Several clothing and food brands develop partnerships with smaller businesses with the capacity to sell their products and services faster and more efficiently. After all, it can be more costly for, example, Brand A to sell their jeans and jackets in Alaska or Hawaii if nobody in that state sold the brand’s clothes in retail.
Having somebody else sell your products and services on your behalf, however, can be challenging, especially when it comes to the pricing. Since the retailer knows that they are the only ones in town selling the brand, they may think that it’s alright for to name the price for your products and services. That’s where the concept of minimum advertised prices (MAP) comes in.
Price Manager says brands and retailers agree on a specific MAP range, with sufficient margins to allow retailers to earn and to maintain the level of quality and presentation that the brand wants. In 2007, the Supreme Court even ruled for the brand owners to establish MAP policies, forbidding the retailers to advertise a different set of prices. In most laws, however, enforcement is still a huge challenge.
Across the country, some retailers still break MAP agreements. This is where MAP policy monitoring comes in. A company or brand can manually monitor its MAP policies though spreadsheets, online browsing, and keeping tabs of what retailers or resellers sell the brand’s products for.
However, even with active manual MAP monitoring, violations still exist.
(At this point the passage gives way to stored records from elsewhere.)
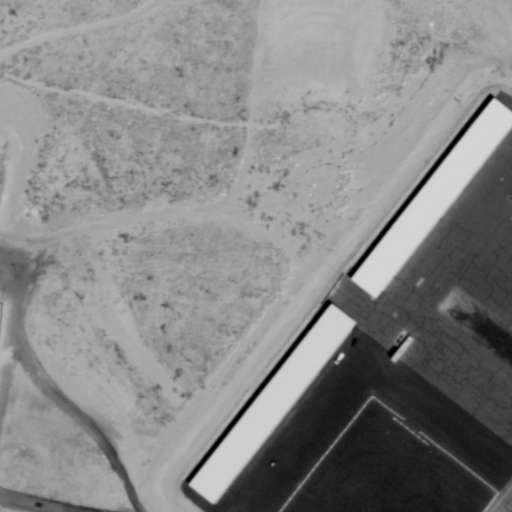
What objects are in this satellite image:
building: (442, 199)
building: (280, 404)
road: (501, 498)
parking lot: (502, 499)
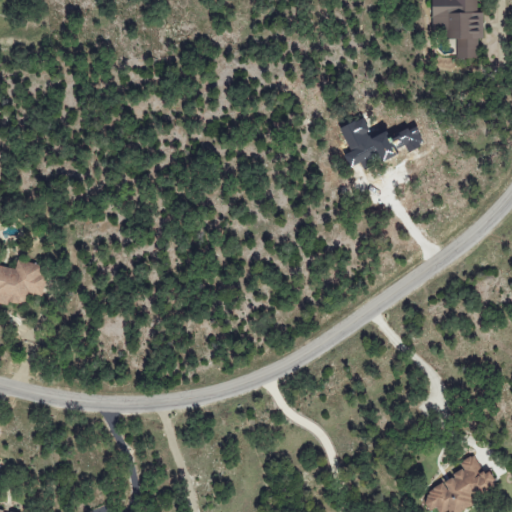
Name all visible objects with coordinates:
building: (459, 24)
road: (501, 37)
building: (21, 282)
road: (282, 369)
road: (433, 382)
road: (1, 393)
road: (320, 437)
road: (176, 459)
building: (460, 489)
building: (2, 511)
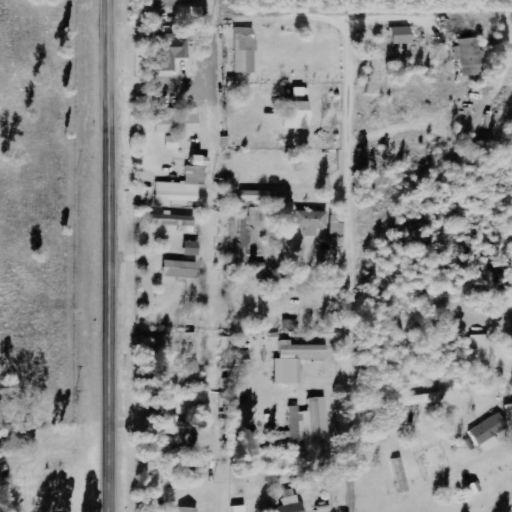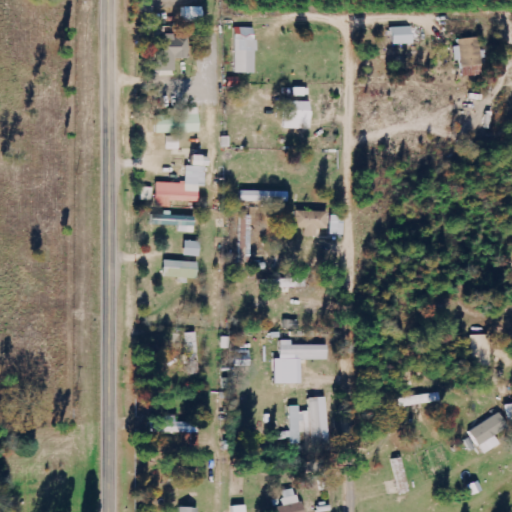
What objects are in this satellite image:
building: (191, 15)
road: (294, 25)
building: (401, 36)
building: (243, 52)
building: (168, 53)
building: (469, 57)
building: (295, 116)
building: (177, 123)
building: (182, 185)
road: (348, 189)
building: (263, 197)
building: (172, 221)
building: (309, 222)
building: (335, 226)
building: (191, 249)
road: (108, 256)
building: (178, 270)
building: (289, 284)
building: (479, 350)
building: (302, 351)
building: (191, 353)
building: (293, 379)
building: (302, 424)
building: (171, 426)
building: (486, 433)
building: (289, 501)
building: (186, 509)
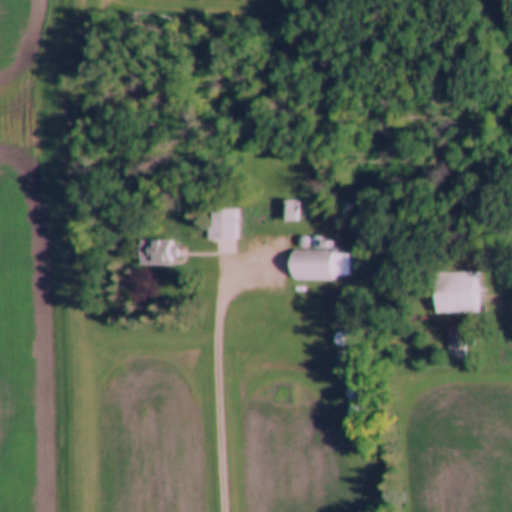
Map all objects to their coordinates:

With the help of technology, service providers have develop efficient systems to cut the time, effort, and man hours involved in manual MAP monitoring. You can input your products and the system will conduct a web search for pricing information multiple times daily. MAP violations will be flagged and recorded, notifying you through a complete report at the end of a business day.
With automated MAP policy monitoring, you can also trace who broke your MAP first and cross-reference violators in your customer database. The hourly search also enables you to identify repeat offenders.
If you want to build good relationships with your retailers, you first have to trust them. With advanced MAP monitoring, you can determine who you can and cannot trust in growing your business. Everyone wants to make a profit, but as the brand owner, you have the right to make the calls in your product and services pricing.